「……はい」

 家族の視線を感じながら、私達は祖父の後に続く。
 6畳の和室に入ると、祖父は襖を閉め礼服の上着を脱ぎネクタイを緩めた。

 祖父は私が綾の娘で、孫であることは知らない。

 桃弥君の従兄弟と嘘をついたが、1945年のことを覚えているのなら、私達が従妹ではなく友達だとわかっているはず。

「今日は疲れたわい。お2人も疲れたじゃろう。けどいい結婚式じゃった」

「……はい」

 あれから36年、祖父も歳を取り外見は変化し、声はあの頃よりも落ち着いている。

「まさか綾の結婚式でお2人に逢えるとは思わんかった。ずっと……あれは夢だと思っとりました。戦時中、鉄道寮に現れた少年少女は、夢の中に現れた自分の作りごとだと思っとりました」

 戦時中の出来事は夢だと思っていたの?

 祖父は私達の顔をまじまじと見つめ、眼鏡を外しレンズをゴシゴシと拭いている。

「披露宴会場でお2人を見た時、あれは夢じゃなかったと確信したんじゃ。いや、もしかしたら、これも夢かもしれませんなあ……」

 祖父は現実と非現実の狭間で、混乱している。正常な人間なら、それも致し方のないこと。私達も混乱しているのだから。

「紘一さん……」

「正直言うと、記憶が曖昧なんじゃ。以前、お2人にそっくりな少年少女にお逢いしたことがある。もしかしたら、あの少年少女はお2人のご両親かもしれんと、そう思ったんじゃ」

「紘一さんは俺達のこと、はっきり覚えてないのですか?第二次世界大戦のことは?原爆のことは?8月6日のことは……?」

 祖父は原爆と聞き、表情を曇らせた。

「戦時中のことは思い出しとうもない。原爆で日の丸鉄道学校の寮生の大半は奇跡的に助かったが、大勢の市民は被爆して死んだ。わしも被爆し心臓を病み、1945年の10月には静養のため故郷の島に戻ったんです」

 祖父は戦時中に私達と出逢ったことは、夢と見間違うほど朧げな記憶でしかなかった。寧ろ、胸の奥にずっと引っかかっていた朧げな記憶を確かめるために、私達をここに呼び寄せたようだ。

 私が桃弥君との過去を、いまだに思い出せないように。祖父もまた、私達と戦時中に拘わった記憶をはっきりと思い出せないでいる。

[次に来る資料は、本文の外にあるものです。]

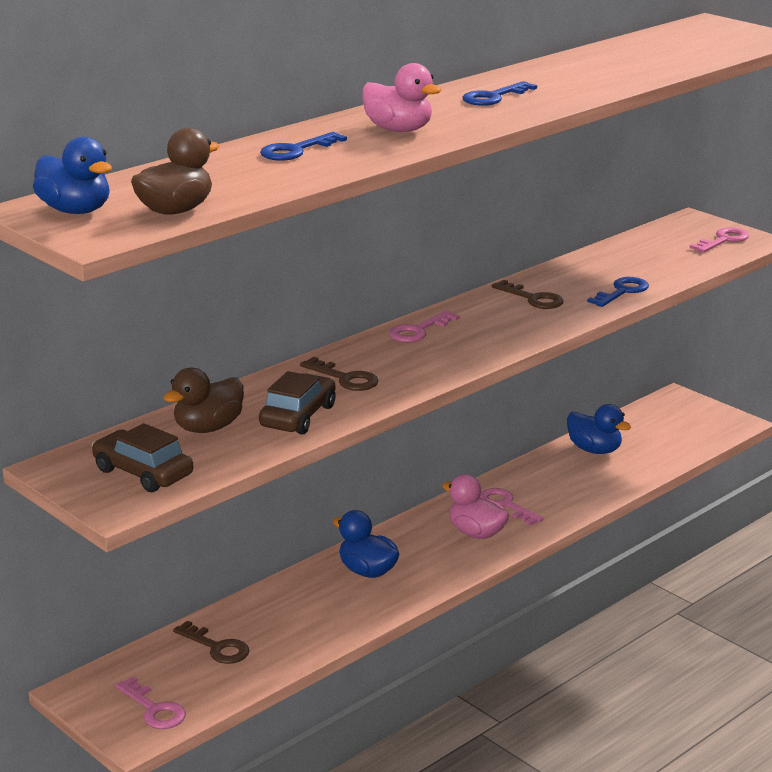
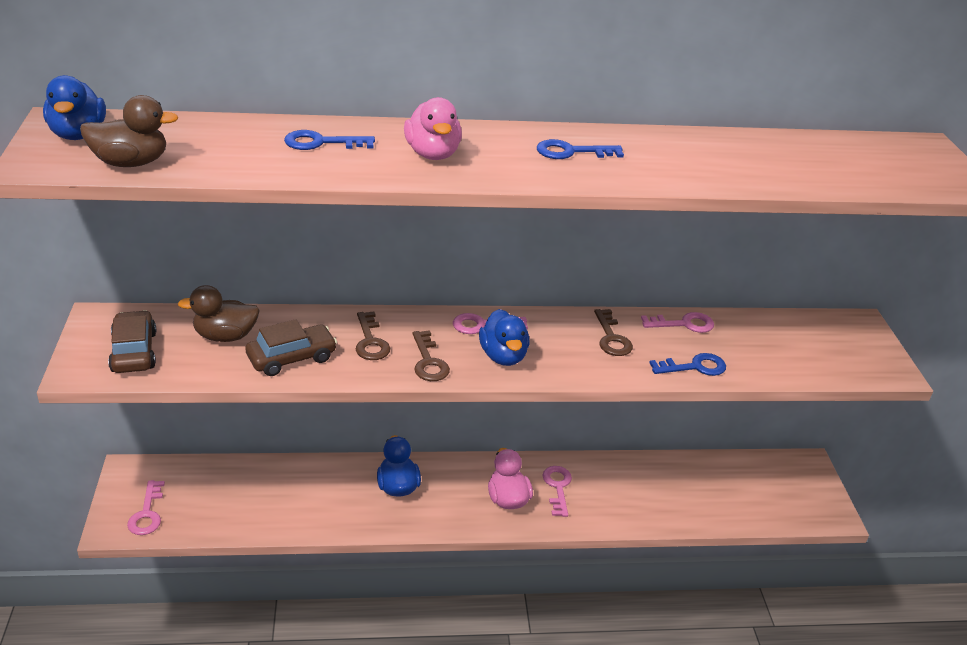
camera: 35 degrees right, 10 degrees up
brown key [173,620,249,664] -> brown key moved to [412,330,450,381]
blue duck [567,404,631,454] -> blue duck moved to [479,309,529,366]
pink key [690,227,749,253] -> pink key moved to [641,312,714,333]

 私達は確かに1945年8月6日の広島にいた。だがそれは、祖父にとっては不確かな夢の世界に存在する、少年少女の幻影に過ぎない。

 口を固く閉ざす祖父に、それ以上のことを聞くことが出来なかった。時正君の安否が気になったが、『日の丸鉄道学校の寮生の大半は奇跡的に助かった』という言葉を信じるしかなかった。

 ――その夜、瑠美お姉ちゃんは母から預かっていた家族一人一人への手紙をみんなに渡した。その手紙を読みながら、祖父も祖母も美紘伯母ちゃんも瑠美お姉ちゃんも泣いていた。

 私の知らないお母さん。
 この家で暮らし、家族と過ごした20年……。

 手紙を読んでもいないのに、私も貰い泣きしてしまった。